### Problem
Identify all lines of the data containing the string "Show" and copy them.

### Material for this task
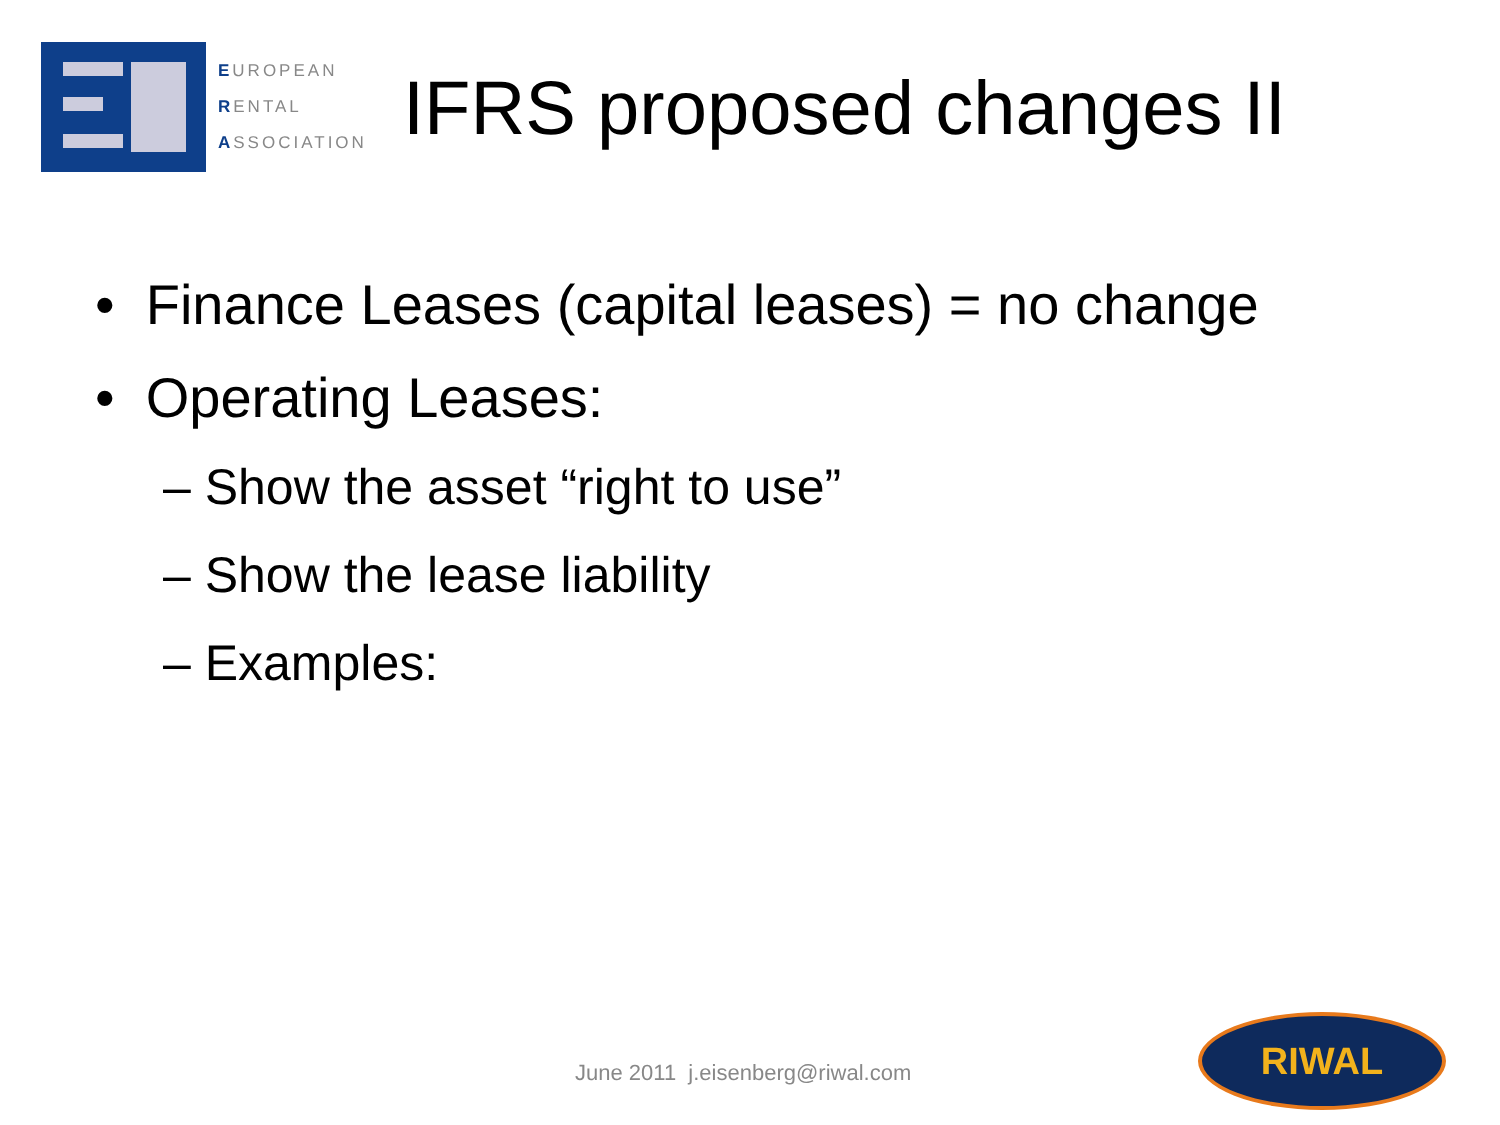EUROPEAN
RENTAL
ASSOCIATION
IFRS proposed changes II
• Finance Leases (capital leases) = no change
• Operating Leases:
– Show the asset “right to use”
– Show the lease liability
– Examples:
June 2011 j.eisenberg@riwal.com
RIWAL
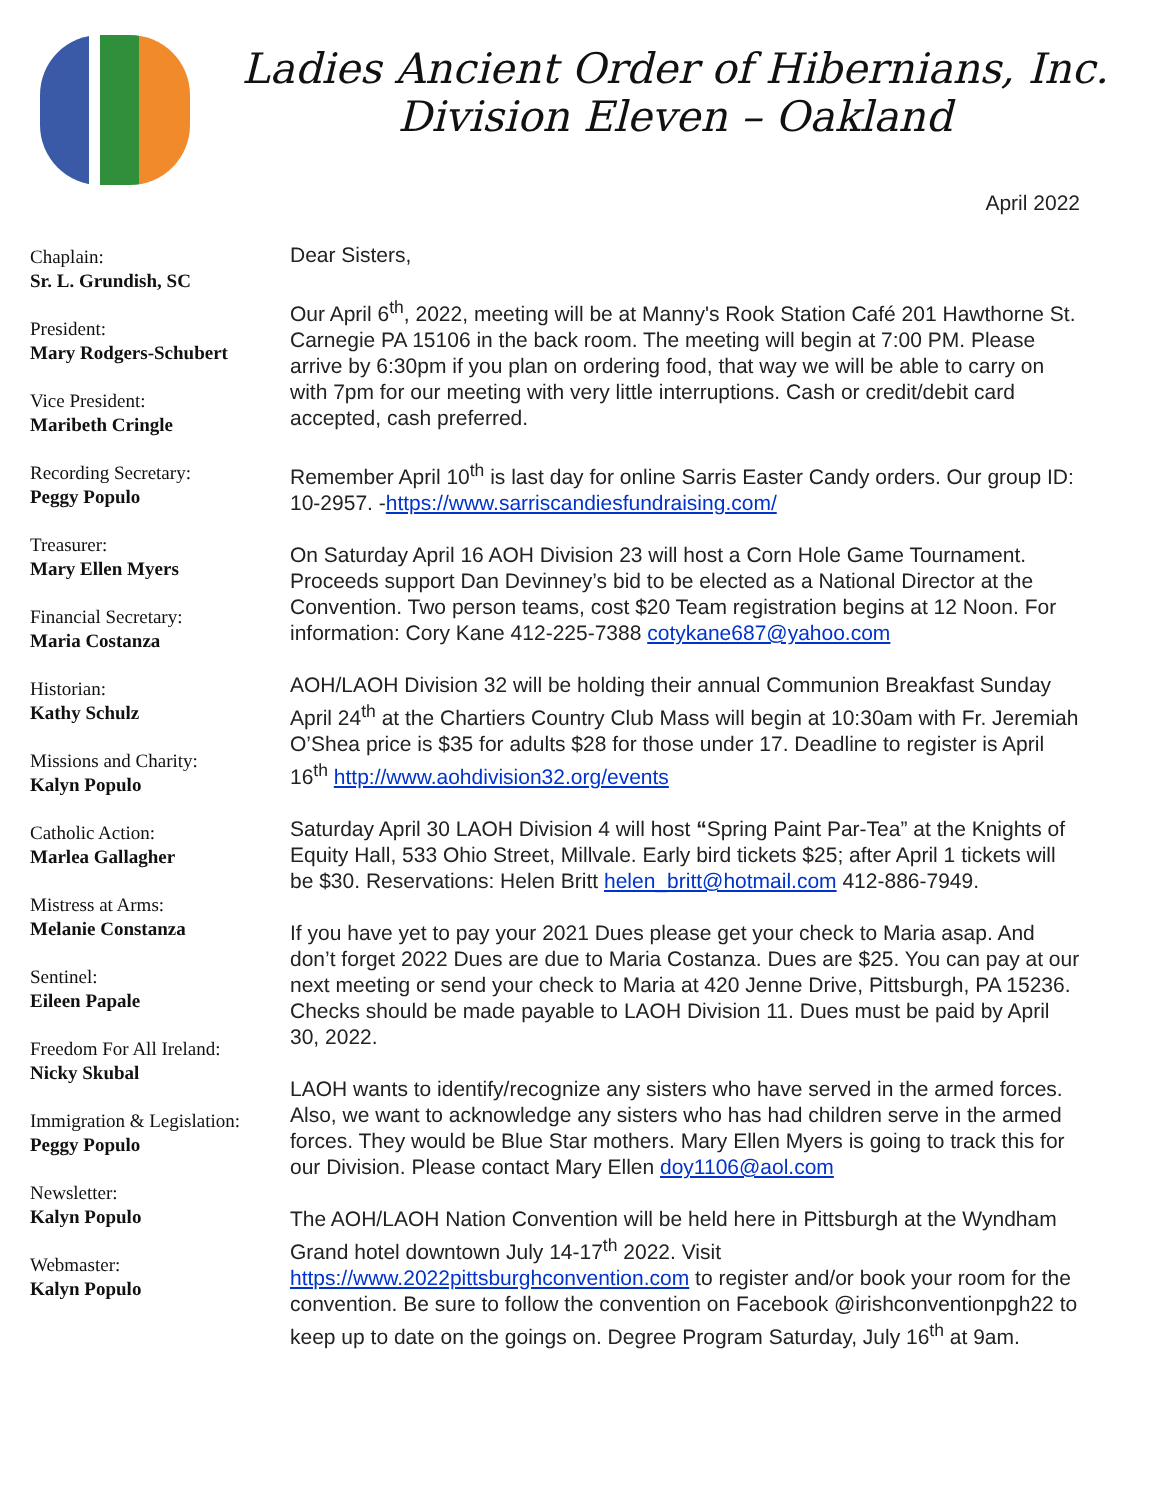Ladies Ancient Order of Hibernians, Inc.
Division Eleven – Oakland
Chaplain:
Sr. L. Grundish, SC
President:
Mary Rodgers-Schubert
Vice President:
Maribeth Cringle
Recording Secretary:
Peggy Populo
Treasurer:
Mary Ellen Myers
Financial Secretary:
Maria Costanza
Historian:
Kathy Schulz
Missions and Charity:
Kalyn Populo
Catholic Action:
Marlea Gallagher
Mistress at Arms:
Melanie Constanza
Sentinel:
Eileen Papale
Freedom For All Ireland:
Nicky Skubal
Immigration & Legislation:
Peggy Populo
Newsletter:
Kalyn Populo
Webmaster:
Kalyn Populo
April 2022
Dear Sisters,
Our April 6<sup>th</sup>, 2022, meeting will be at Manny's Rook Station Café 201 Hawthorne St. Carnegie PA 15106 in the back room. The meeting will begin at 7:00 PM. Please arrive by 6:30pm if you plan on ordering food, that way we will be able to carry on with 7pm for our meeting with very little interruptions. Cash or credit/debit card accepted, cash preferred.
Remember April 10<sup>th</sup> is last day for online Sarris Easter Candy orders. Our group ID: 10-2957. -https://www.sarriscandiesfundraising.com/
On Saturday April 16 AOH Division 23 will host a Corn Hole Game Tournament. Proceeds support Dan Devinney’s bid to be elected as a National Director at the Convention. Two person teams, cost $20 Team registration begins at 12 Noon. For information: Cory Kane 412-225-7388 cotykane687@yahoo.com
AOH/LAOH Division 32 will be holding their annual Communion Breakfast Sunday April 24<sup>th</sup> at the Chartiers Country Club Mass will begin at 10:30am with Fr. Jeremiah O’Shea price is $35 for adults $28 for those under 17. Deadline to register is April 16<sup>th</sup> http://www.aohdivision32.org/events
Saturday April 30 LAOH Division 4 will host “Spring Paint Par-Tea” at the Knights of Equity Hall, 533 Ohio Street, Millvale. Early bird tickets $25; after April 1 tickets will be $30. Reservations: Helen Britt helen_britt@hotmail.com 412-886-7949.
If you have yet to pay your 2021 Dues please get your check to Maria asap. And don’t forget 2022 Dues are due to Maria Costanza. Dues are $25. You can pay at our next meeting or send your check to Maria at 420 Jenne Drive, Pittsburgh, PA 15236. Checks should be made payable to LAOH Division 11. Dues must be paid by April 30, 2022.
LAOH wants to identify/recognize any sisters who have served in the armed forces. Also, we want to acknowledge any sisters who has had children serve in the armed forces. They would be Blue Star mothers. Mary Ellen Myers is going to track this for our Division. Please contact Mary Ellen doy1106@aol.com
The AOH/LAOH Nation Convention will be held here in Pittsburgh at the Wyndham Grand hotel downtown July 14-17<sup>th</sup> 2022. Visit https://www.2022pittsburghconvention.com to register and/or book your room for the convention. Be sure to follow the convention on Facebook @irishconventionpgh22 to keep up to date on the goings on. Degree Program Saturday, July 16<sup>th</sup> at 9am.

### Your solution
– Show the asset “right to use”
– Show the lease liability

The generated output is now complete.